Records from a collection:
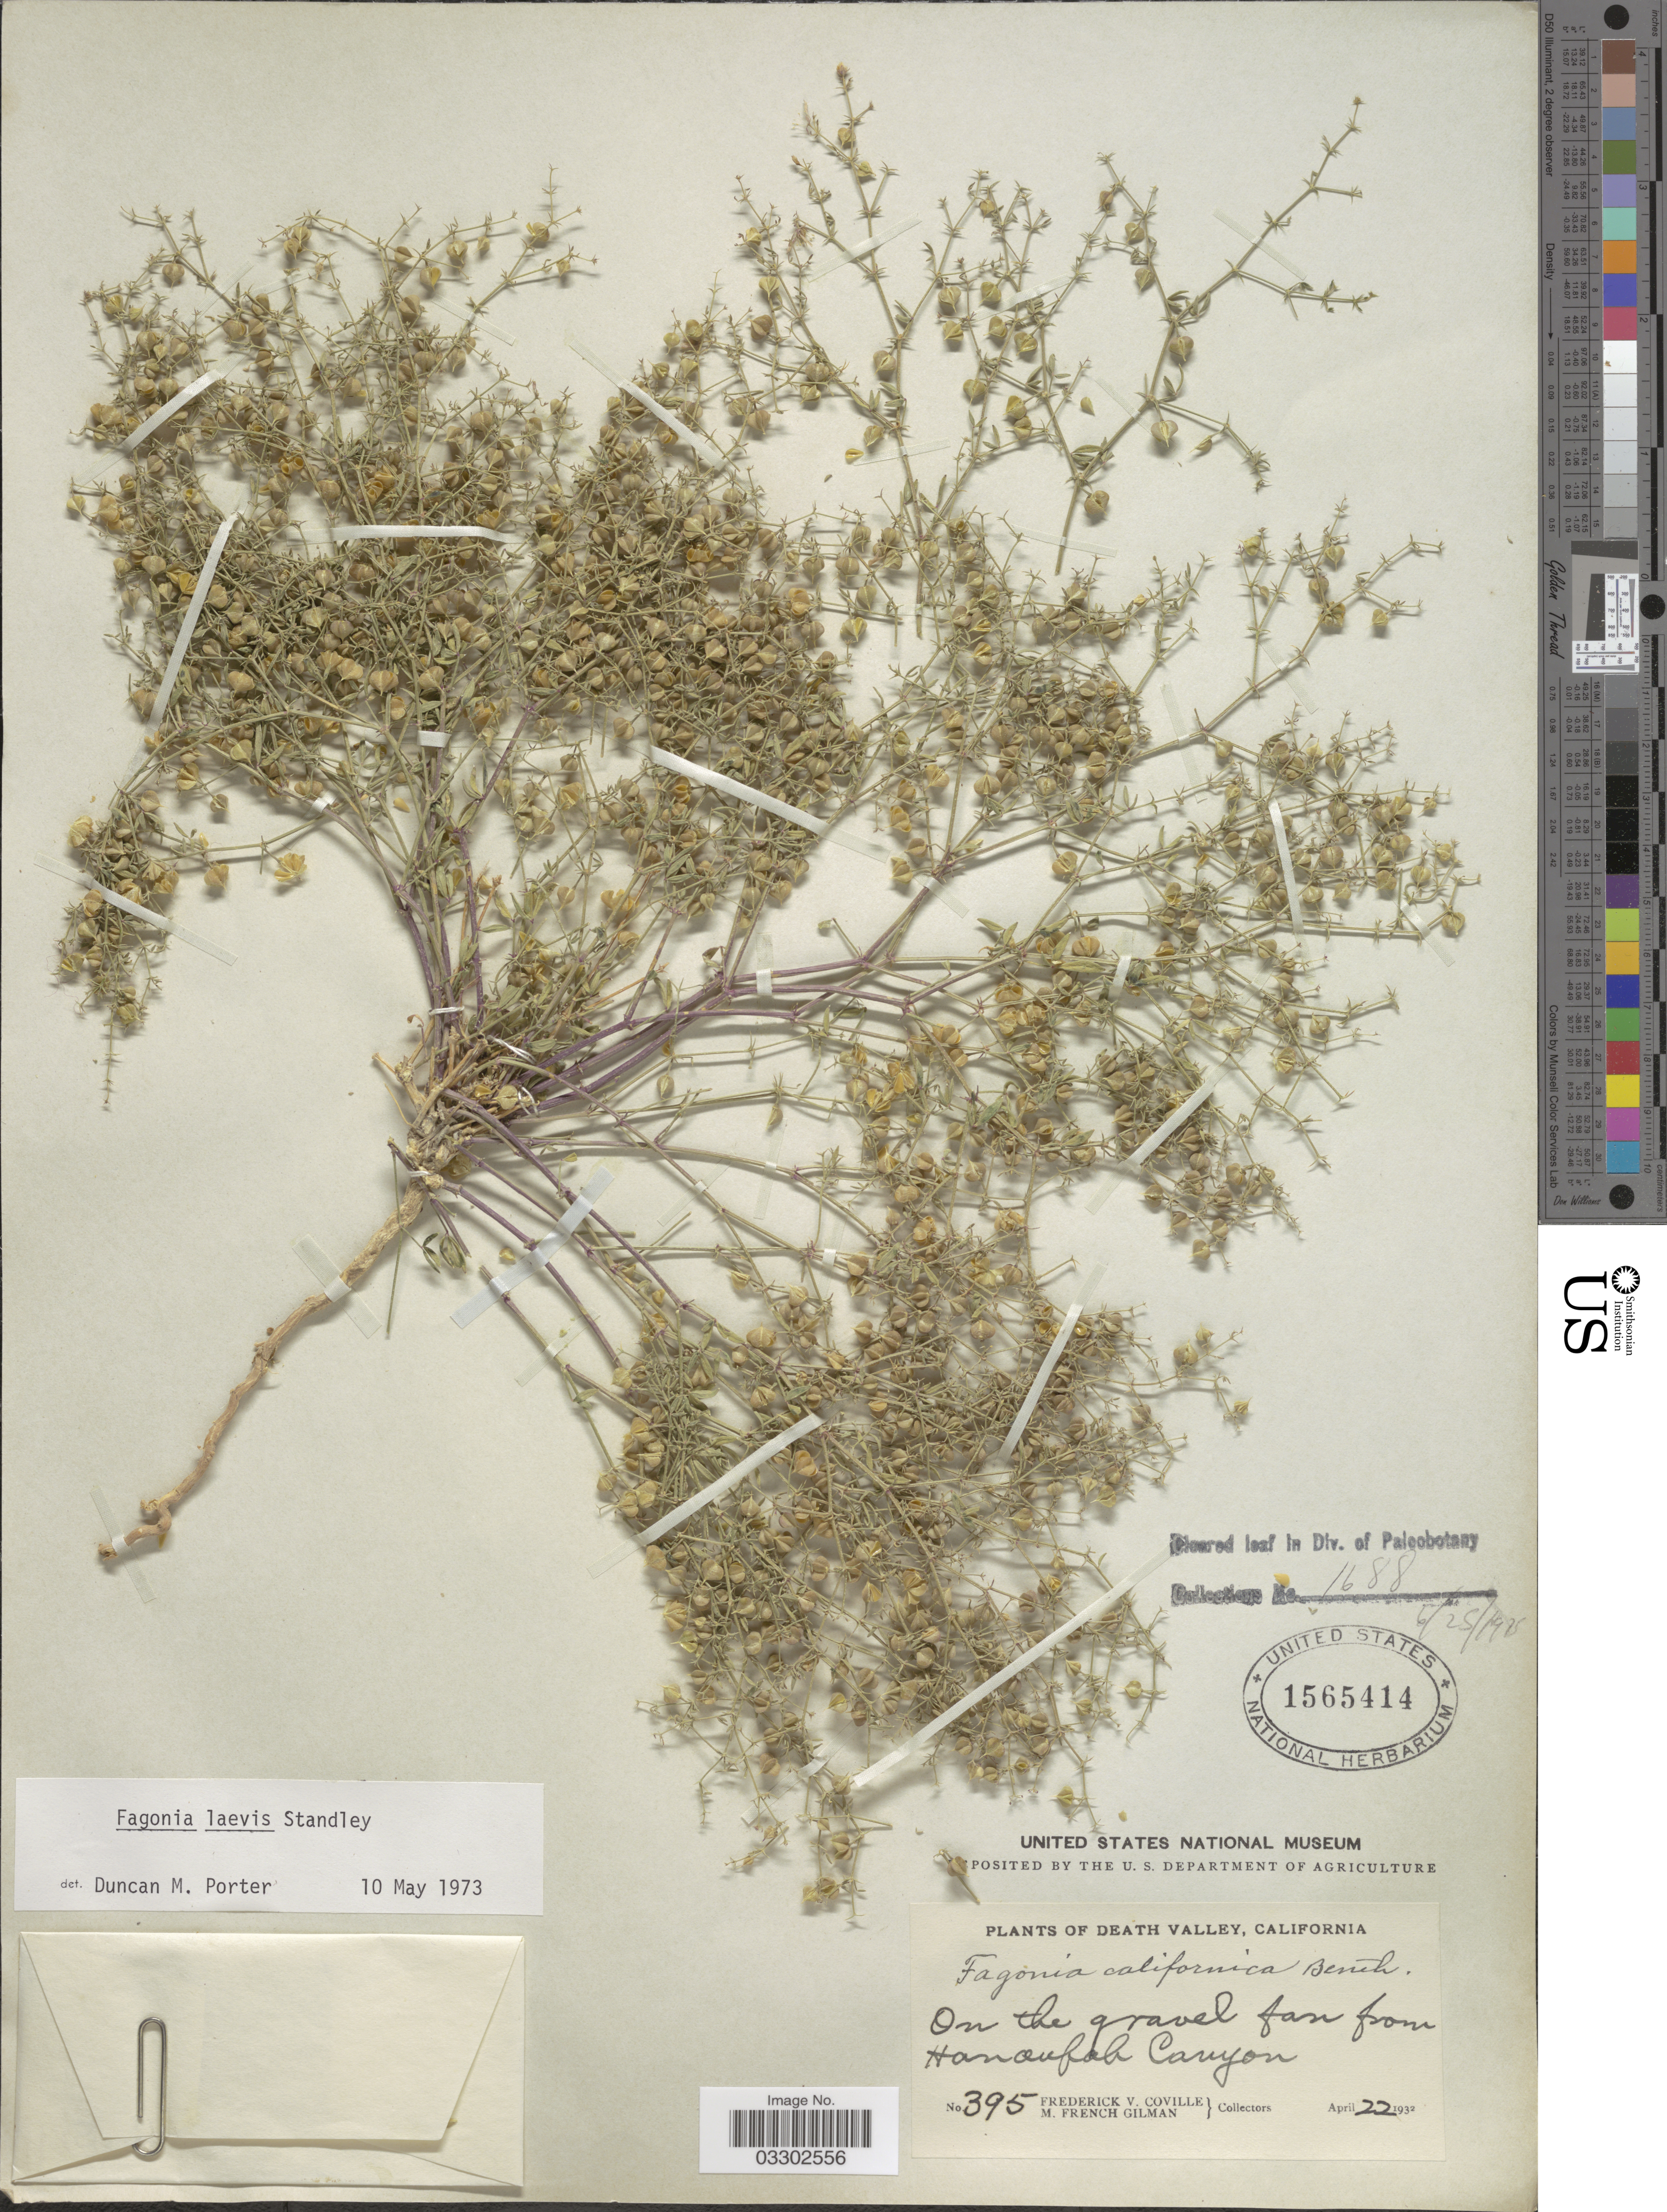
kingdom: Plantae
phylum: Tracheophyta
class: Magnoliopsida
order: Zygophyllales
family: Zygophyllaceae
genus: Fagonia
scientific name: Fagonia laevis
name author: Standl.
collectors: F. V. Coville & M. F. Gilman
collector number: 395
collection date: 1932-04-22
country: United States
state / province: California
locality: Death Valley. On the gravel fan from Hanaupah Canyon.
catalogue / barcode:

**WHAT NEEDS TO BE DONE:**
Can you return every line of the data above verbatim, leaving out any pictures?

**SOLUTION TO THIS TASK:**
kingdom: Plantae
phylum: Tracheophyta
class: Magnoliopsida
order: Zygophyllales
family: Zygophyllaceae
genus: Fagonia
scientific name: Fagonia laevis
name author: Standl.
collectors: F. V. Coville & M. F. Gilman
collector number: 395
collection date: 1932-04-22
country: United States
state / province: California
locality: Death Valley. On the gravel fan from Hanaupah Canyon.
catalogue / barcode:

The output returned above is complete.